Но вопреки всем этим ужасам Мория настроена на веселый, смешливый лад. Глупость появляется на страницах книги Эразма под раскаты «радостного, ликующего смеха»: на ее стороне — ранняя весна, счастливое детство, цветущая юность. Она — щедрая подательница благ, без которых жизнь человека превратилась бы в жалкое унылое прозябание. Ее родина — Счастливые острова, те, по которым в русских сказках текут молочные реки в кисельных берегах. Словам ее создателя Эразма внимают европейские монархи. Выступление Лютера, Реформация, религиозные войны, внутриевропейские распри, казнь ближайшего друга Томаса Мора (Thomas More; 1478—1535), которому и посвящено «Похвальное слово...», отречение от эразмизма императора Карла V, начало Контрреформации — всё это еще впереди. Но — позади для создателя «Ласарильо», хотя какие-то надежды еще остались: культурные контакты с Северной Европой еще не прерваны (но вот-вот прервутся!), книги издаются (но уже запрещаются), Италия остается отдушиной, но — не для всех... «Ласарильо» рождается на рубеже «первого» и «второго» испанских Возрождений, теплящихся надежд и наступившего разочарования. Поэтому автор уже никак не отождествляет себя со своим героем (напротив, Эразм мог бы под каждым словом Мории подписаться), а сам герой становится двуипостасным, двуликим.

.....

ПУНКТ ЗАДАНИЯ:
Где, согласно тексту для чтения, находится родина Мории? Записи никак не связаны с текстом для чтения.

.....

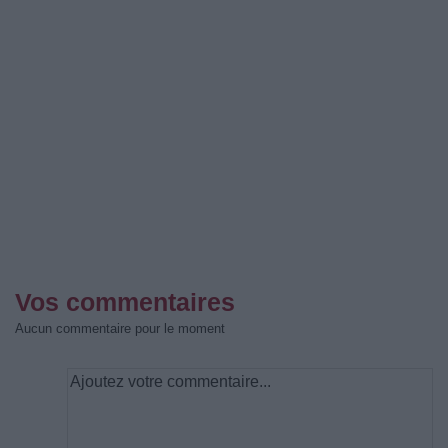
Vos commentaires
Aucun commentaire pour le moment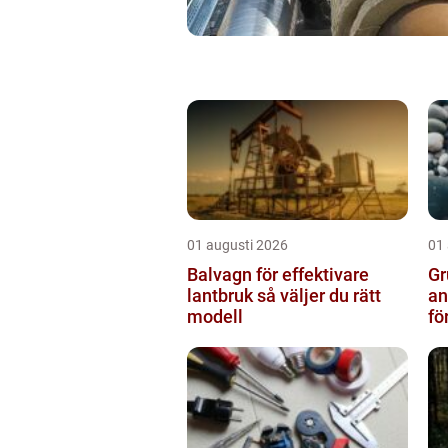
01 augusti 2026
01
Balvagn för effektivare
Gru
lantbruk så väljer du rätt
an
modell
fö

.....

МЕСТО ДЛЯ ОТВЕТА:
Родина Мории — Счастливые острова.